Excerpts from a dataset:

★ ★ ★ ★ ★ ★ ★

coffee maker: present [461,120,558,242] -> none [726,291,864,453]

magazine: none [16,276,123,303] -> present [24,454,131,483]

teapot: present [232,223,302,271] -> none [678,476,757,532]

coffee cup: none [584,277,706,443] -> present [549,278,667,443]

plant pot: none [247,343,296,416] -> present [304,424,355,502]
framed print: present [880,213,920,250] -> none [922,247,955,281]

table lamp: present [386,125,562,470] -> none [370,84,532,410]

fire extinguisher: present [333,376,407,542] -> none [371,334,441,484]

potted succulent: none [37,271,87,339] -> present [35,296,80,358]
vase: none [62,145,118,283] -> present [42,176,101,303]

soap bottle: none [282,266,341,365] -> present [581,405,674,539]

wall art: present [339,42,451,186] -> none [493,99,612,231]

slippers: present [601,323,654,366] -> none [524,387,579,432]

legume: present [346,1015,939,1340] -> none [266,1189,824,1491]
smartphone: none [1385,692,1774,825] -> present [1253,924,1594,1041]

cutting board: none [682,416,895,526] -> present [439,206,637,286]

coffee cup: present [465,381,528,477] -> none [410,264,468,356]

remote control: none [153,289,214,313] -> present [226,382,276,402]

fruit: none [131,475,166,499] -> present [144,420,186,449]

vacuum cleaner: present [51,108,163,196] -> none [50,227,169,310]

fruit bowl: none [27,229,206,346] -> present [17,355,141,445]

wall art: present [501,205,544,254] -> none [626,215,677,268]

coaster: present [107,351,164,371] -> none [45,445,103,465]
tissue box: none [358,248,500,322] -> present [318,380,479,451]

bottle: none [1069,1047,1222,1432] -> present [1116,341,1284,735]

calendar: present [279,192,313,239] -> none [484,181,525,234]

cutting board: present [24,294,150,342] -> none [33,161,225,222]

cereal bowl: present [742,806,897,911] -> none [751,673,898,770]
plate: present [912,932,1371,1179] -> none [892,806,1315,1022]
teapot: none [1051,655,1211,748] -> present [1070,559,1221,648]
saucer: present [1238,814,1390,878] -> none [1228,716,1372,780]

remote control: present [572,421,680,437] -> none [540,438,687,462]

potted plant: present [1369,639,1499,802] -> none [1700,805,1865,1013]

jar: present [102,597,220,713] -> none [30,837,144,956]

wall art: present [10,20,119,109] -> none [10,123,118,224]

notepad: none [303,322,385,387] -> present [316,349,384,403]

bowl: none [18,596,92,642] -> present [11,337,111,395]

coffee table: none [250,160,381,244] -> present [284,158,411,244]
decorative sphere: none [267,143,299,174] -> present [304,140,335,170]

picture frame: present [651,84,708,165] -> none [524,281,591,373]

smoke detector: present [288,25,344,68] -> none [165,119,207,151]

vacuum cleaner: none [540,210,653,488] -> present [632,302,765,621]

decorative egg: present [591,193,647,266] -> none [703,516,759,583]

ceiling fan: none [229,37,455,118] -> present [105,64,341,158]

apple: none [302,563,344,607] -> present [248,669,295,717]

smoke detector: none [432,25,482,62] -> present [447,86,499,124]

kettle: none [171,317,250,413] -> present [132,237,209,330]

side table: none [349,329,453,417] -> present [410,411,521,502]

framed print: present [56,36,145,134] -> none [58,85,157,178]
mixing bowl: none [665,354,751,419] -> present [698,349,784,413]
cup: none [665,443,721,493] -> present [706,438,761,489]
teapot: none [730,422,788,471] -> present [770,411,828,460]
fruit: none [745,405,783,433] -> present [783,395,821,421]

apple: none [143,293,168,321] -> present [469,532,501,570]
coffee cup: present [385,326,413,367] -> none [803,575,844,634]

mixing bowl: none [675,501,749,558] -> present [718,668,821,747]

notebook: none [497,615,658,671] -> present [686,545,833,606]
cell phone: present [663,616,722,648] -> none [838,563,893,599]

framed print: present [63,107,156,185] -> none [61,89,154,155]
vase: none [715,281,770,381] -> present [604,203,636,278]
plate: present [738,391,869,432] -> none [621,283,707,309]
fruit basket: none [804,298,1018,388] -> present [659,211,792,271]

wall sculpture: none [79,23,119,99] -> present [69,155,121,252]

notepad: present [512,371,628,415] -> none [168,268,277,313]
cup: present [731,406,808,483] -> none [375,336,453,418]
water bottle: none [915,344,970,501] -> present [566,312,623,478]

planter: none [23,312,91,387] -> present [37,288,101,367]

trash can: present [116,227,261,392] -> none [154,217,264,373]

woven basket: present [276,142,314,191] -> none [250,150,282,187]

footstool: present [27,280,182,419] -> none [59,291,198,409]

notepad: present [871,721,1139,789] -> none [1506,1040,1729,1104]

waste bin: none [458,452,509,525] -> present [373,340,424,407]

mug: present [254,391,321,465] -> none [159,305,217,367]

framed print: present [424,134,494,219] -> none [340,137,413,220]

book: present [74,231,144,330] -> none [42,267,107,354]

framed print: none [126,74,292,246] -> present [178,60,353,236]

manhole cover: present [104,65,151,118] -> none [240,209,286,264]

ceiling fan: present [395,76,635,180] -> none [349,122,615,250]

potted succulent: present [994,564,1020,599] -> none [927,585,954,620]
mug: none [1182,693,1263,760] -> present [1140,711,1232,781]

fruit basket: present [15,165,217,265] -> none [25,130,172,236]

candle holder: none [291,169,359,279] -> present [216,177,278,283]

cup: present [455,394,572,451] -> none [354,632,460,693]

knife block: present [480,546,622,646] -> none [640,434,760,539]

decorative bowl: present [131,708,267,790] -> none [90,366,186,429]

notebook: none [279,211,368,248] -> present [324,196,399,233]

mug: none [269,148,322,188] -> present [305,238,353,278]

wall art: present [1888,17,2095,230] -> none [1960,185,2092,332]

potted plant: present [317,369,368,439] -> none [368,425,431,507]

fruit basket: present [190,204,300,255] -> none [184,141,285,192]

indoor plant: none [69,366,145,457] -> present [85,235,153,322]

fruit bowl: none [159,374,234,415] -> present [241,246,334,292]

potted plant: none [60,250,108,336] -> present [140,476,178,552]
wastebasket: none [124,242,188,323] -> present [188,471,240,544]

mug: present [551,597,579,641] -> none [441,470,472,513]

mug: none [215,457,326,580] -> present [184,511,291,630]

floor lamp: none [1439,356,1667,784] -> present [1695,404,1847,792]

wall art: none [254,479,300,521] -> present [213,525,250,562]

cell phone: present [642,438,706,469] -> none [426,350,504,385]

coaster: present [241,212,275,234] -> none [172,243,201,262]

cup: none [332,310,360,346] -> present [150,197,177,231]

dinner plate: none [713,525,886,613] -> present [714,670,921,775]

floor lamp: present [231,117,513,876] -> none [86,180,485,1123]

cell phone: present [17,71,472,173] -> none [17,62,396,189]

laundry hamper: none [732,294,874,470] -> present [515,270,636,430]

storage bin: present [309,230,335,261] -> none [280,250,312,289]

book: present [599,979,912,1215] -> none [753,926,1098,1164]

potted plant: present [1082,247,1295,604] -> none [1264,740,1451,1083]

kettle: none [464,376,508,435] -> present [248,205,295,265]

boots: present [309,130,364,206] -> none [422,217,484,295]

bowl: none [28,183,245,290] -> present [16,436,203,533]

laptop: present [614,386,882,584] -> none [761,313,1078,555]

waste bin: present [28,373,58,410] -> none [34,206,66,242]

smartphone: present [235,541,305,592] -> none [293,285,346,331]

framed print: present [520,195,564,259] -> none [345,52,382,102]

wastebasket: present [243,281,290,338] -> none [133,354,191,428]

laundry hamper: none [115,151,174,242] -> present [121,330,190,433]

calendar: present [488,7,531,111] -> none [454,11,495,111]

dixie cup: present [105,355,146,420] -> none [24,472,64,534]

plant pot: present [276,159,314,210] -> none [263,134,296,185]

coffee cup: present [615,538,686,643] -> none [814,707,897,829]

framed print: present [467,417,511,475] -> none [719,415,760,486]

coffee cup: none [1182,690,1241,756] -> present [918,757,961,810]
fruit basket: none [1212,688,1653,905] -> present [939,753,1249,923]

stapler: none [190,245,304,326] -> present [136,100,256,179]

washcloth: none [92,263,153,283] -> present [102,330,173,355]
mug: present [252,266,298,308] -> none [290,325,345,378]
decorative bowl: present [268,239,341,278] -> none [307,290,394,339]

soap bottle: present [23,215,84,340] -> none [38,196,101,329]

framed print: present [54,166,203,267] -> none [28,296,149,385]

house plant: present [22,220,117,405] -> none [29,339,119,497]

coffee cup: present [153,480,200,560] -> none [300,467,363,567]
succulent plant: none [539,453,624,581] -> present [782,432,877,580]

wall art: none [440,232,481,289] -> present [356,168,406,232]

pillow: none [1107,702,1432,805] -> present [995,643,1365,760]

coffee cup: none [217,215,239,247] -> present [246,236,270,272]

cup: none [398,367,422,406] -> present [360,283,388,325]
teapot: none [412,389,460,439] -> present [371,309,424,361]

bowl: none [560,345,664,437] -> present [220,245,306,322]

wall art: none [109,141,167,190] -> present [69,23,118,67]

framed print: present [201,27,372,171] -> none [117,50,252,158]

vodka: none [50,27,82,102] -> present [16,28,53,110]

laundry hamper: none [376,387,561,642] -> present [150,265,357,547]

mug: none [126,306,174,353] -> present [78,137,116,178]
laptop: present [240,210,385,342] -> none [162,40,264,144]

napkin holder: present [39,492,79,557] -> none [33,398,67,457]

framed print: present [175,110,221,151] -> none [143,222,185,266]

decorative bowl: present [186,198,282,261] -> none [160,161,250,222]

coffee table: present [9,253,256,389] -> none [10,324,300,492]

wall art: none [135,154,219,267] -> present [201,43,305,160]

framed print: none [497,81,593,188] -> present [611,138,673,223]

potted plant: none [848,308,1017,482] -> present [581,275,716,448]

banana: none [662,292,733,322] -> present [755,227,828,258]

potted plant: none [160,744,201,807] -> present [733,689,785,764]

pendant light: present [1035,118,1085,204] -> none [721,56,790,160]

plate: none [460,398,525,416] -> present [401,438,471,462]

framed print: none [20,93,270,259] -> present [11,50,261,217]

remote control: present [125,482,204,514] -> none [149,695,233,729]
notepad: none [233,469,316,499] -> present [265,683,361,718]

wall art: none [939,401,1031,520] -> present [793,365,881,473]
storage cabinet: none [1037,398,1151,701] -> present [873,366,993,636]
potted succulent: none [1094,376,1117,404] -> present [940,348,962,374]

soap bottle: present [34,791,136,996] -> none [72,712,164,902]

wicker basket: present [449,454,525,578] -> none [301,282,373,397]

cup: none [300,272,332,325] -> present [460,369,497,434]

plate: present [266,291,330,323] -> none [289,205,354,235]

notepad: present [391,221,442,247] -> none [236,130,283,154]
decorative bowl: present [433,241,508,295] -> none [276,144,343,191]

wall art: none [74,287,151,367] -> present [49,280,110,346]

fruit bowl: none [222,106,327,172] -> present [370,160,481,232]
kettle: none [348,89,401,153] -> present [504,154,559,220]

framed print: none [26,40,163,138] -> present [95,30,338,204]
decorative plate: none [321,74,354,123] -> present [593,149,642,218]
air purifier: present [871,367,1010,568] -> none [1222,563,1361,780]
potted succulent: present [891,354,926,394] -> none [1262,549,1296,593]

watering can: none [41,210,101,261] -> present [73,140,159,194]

★ ★ ★ ★ ★ ★ ★

For the word "soap", find every line in the data that holds it and copy that line.

**Worked solution**
soap bottle: none [282,266,341,365] -> present [581,405,674,539]
soap bottle: present [23,215,84,340] -> none [38,196,101,329]
soap bottle: present [34,791,136,996] -> none [72,712,164,902]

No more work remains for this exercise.